И вновь повисла тишина.
– Я не знаю, – после долгой паузы проговорила мама.
Я же, ничего не говоря, тихонько достала из кармана телефон и написала папе сообщение:
«Если ты сейчас же не приедешь к нам, то будешь круглым дураком с обкусанными локтями!»
Ответа на свое короткое послание я не дождалась ни через минуту, ни через две, ни через пять. Зато через семь минут раздался настойчивый звонок в дверь. Все эти семь минут мы с мамой провели на кухне в полном молчании, думая каждая о своем, поэтому обе подпрыгнули, когда по всей квартире раздался трезвон.
Мама испуганно глянула на меня. Я же не стала дожидаться от нее реплик или действий, а сама соскочила со своего места и поспешила открыть дверь. На пороге стоял запыхавшийся Килим Ярашевич Вергут.
– Мы поговорили. Иди туда, – мотнула я головой в сторону кухни. – И без положительного ответа не возвращайся. Хоть до утра там сидите. Хоть до Нового года. Но чтобы пока она не согласится быть с тобой, никто из этой кухни не вышел. Все понял?
Он лишь кивнул. Разулся, вручил мне свою куртку и глубоко вздохнув, отправился на кухню. Входная и кухонная двери закрылись одновременно. Входной щелкнула я. Кухонную тихонько прикрыл папа.
«Какие же все-таки дети, эти взрослые», – с улыбкой подумала я и отправилась в свою комнату выбирать теплые вещи, которые уже завтра улетят со мной в Москву.
Оставленные в конце августа вещи из разряда «не очень-очень нужных» я еще разок перебрала и отсеяла почти половину, добавила милых сердцу безделушек и через два часа была готова, а дверь на кухне так и оставалась закрытой. Я отправилась в ванную, приняла душ, высушила волосы, покривлялась перед зеркалом под музыку в плеере, но кухня по-прежнему оставалась закрытой. Тогда я вновь отправилась в свою комнату, взяла первую попавшуюся книгу с полки и углубилась в чтение.
Когда я дочитывала пятьдесят четвертую страницу романа Джеймса Кана «Индиана Джонс и Храм судьбы», дверь на кухне наконец скрипнула как раз на том моменте, где «…дальняя дверь, за которой он стоял, и утопленные в потолок клинки опять начали опускаться. Индиана схватил Уилли за руку и потащил за собой. Они пронеслись через помещение, и он толкнул ее в еще оставшийся проход, а затем прыгнул сам». Движение дверей совпало, и я вздрогнула.
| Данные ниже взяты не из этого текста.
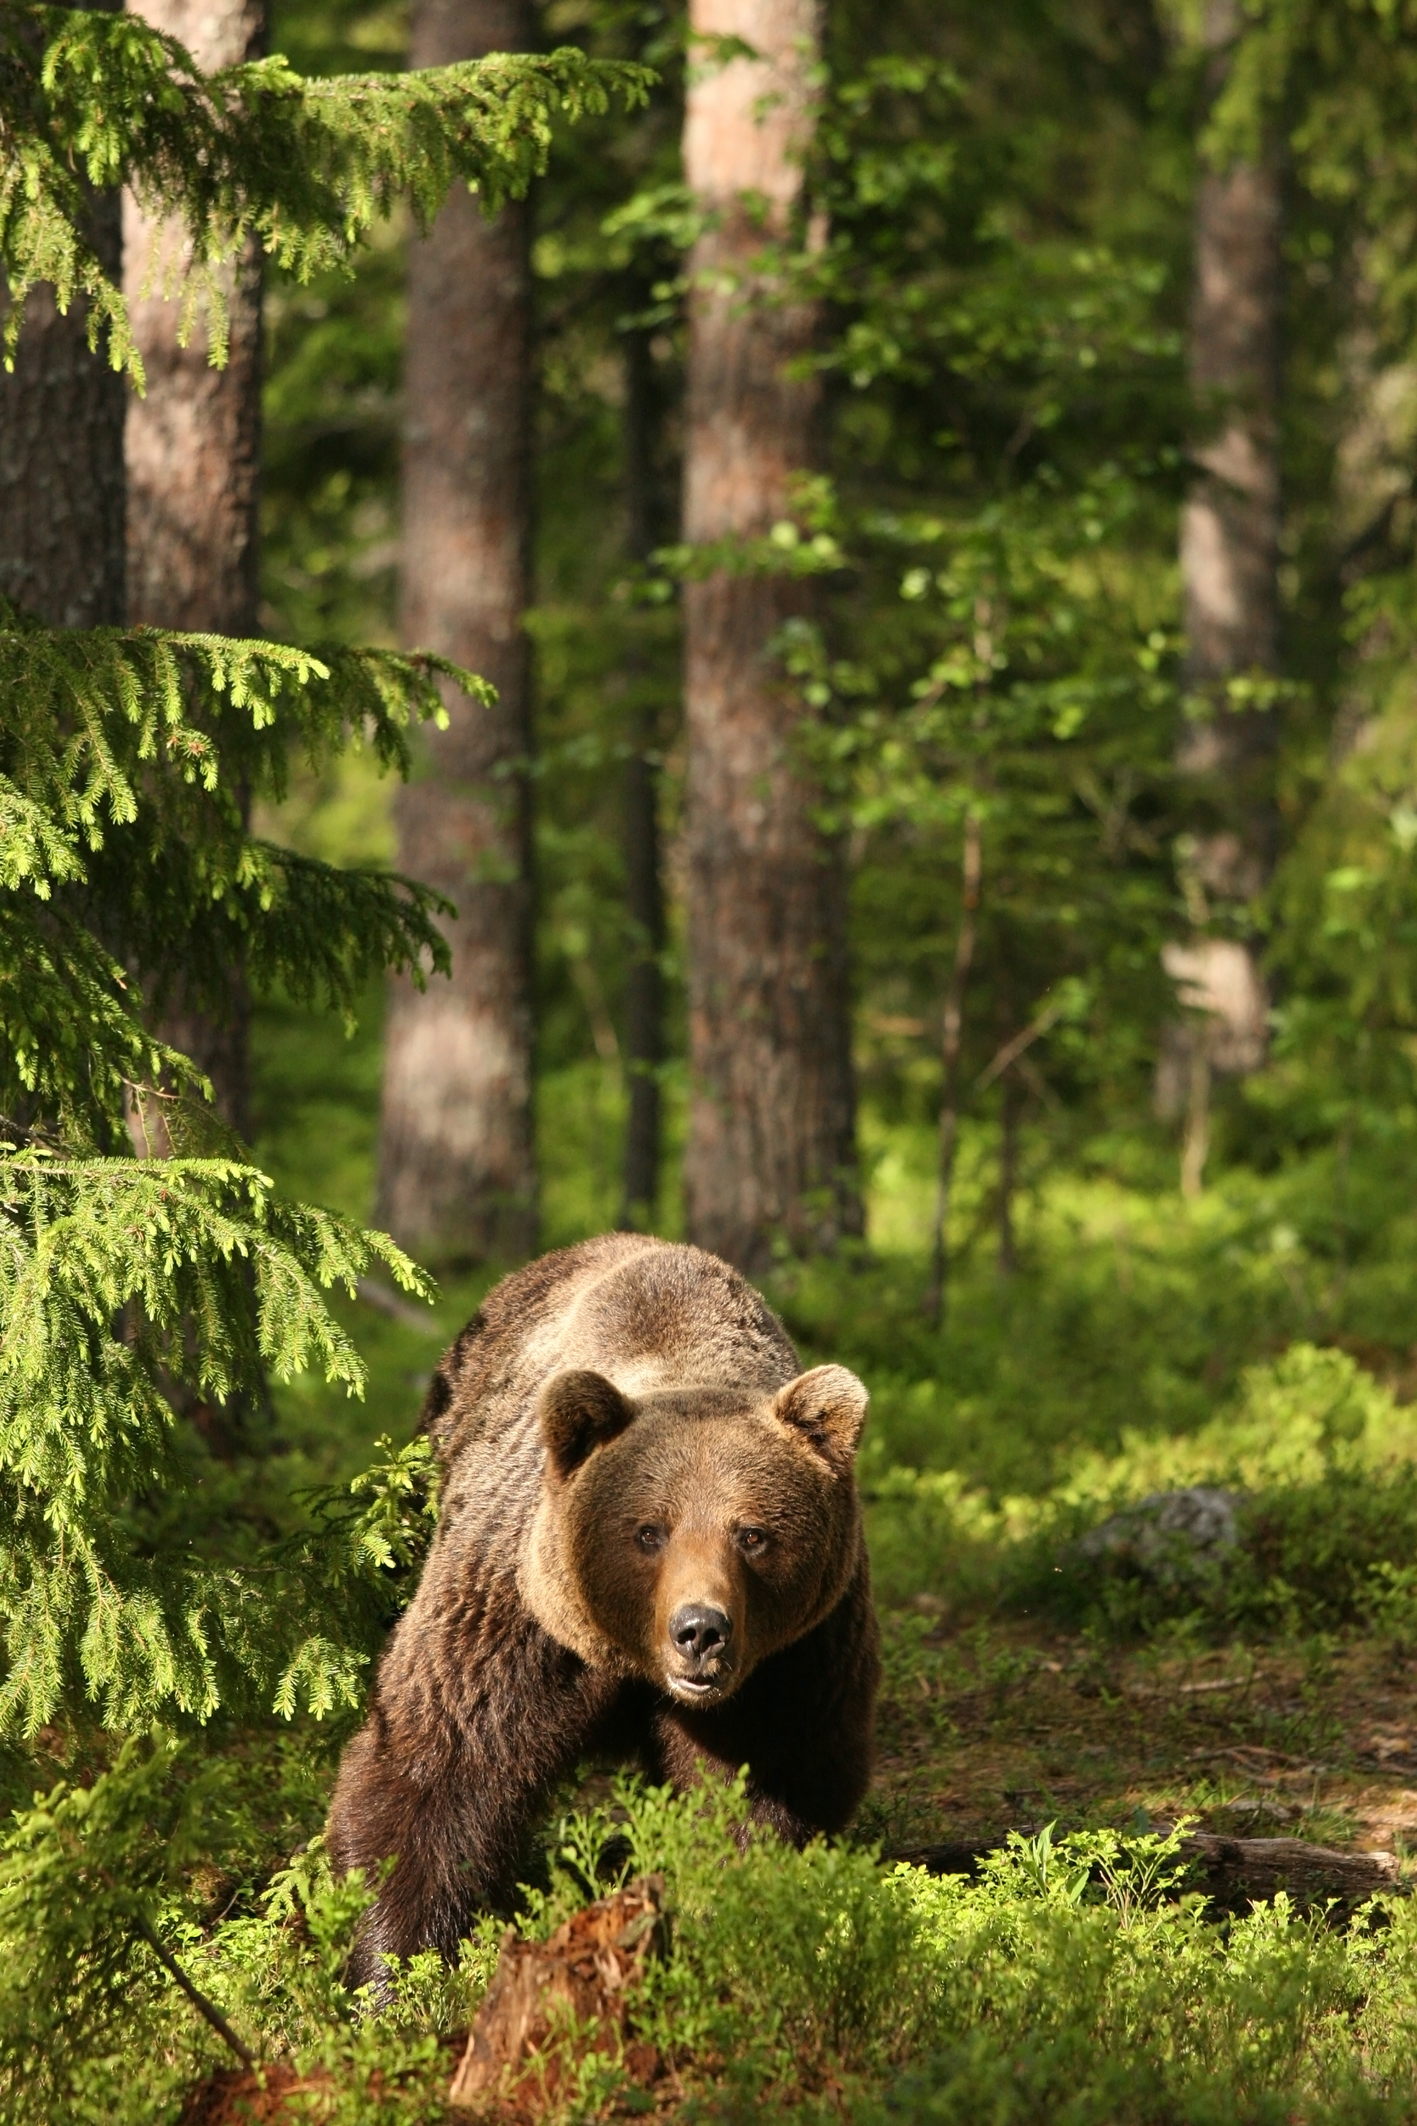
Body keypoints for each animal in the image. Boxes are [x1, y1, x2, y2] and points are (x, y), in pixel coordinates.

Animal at [329, 1233, 879, 1972]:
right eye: (648, 1531)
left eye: (753, 1534)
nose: (699, 1631)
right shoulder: (517, 1616)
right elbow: (436, 1766)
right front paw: (397, 1965)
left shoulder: (794, 1653)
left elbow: (766, 1783)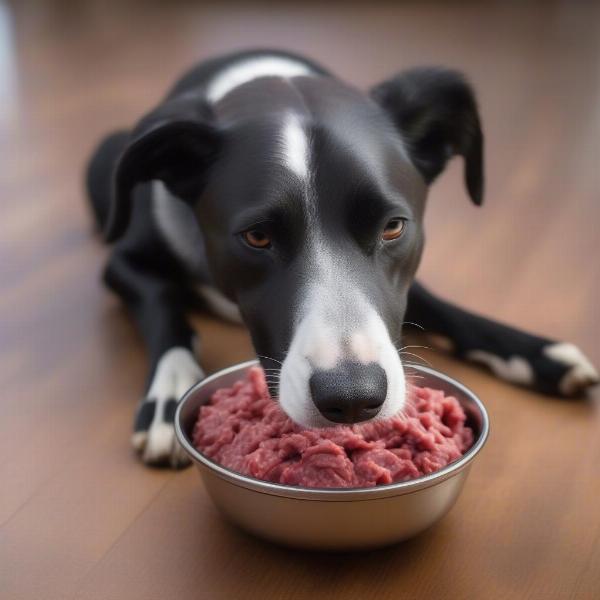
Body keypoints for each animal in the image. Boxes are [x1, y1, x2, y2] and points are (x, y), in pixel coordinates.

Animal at [85, 49, 600, 466]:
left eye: (393, 226)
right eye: (257, 237)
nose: (353, 399)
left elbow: (436, 305)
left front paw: (533, 352)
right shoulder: (123, 263)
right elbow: (165, 307)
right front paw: (169, 391)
Дверь в мою комнату была открыта, поэтому я, отложив книгу, на цыпочках подкралась ко входу и затаилась так, чтобы меня не было видно.
– Что ты делаешь? – услышала я шепот мамы. – Регина нас услышит.
– Пусть не только слышит, но и видит! – громким шепотом заявил папа. – Я так долго ждал, что сейчас готов кричать, – но вместо крика раздался приглушенный звук поцелуя. – Я хочу, чтобы все знали, что ты моя.
Я широко улыбнулась. Ну наконец-то!
– Ты с ума сошел? – возразила мама все тем же шепотом.
– Да, давно. И тебе это прекрасно известно.
Звуки поцелуев раздались вновь.
Я не выдержала и выглянула в прихожую. Папа обеими руками прижимал маму к себе и даже вдохнуть не позволял. Их поцелуй был настолько глубоким, что казалось будто он ее съест. Она же упиралась ему в грудь кулачками, словно собиралась оттолкнуть, но на самом деле с не меньшим рвением отвечала на поцелуй.
Илья целовал меня не так. Я, почему-то сразу это поняла. Страсть, которую я сейчас наблюдала, была смешана с нежностью и с бесконечным обожанием. В страсти Ильи была лишь похоть. Оголенная и бесстыдная. Он выставлял ее на показ и меня вместе с ней. Не было в этом ничего сокровенного. Никакого таинства.
То, что я видела сейчас было похоже на голод. На голод не по плоти, а по человеку. В целом! На страсть без похоти, но с желанием. С желанием, которому невозможно противиться. Желанием, которое порабощает. Но становясь рабом, ты получаешь возможность подняться в невесомость, продолжая вдыхать полной грудью.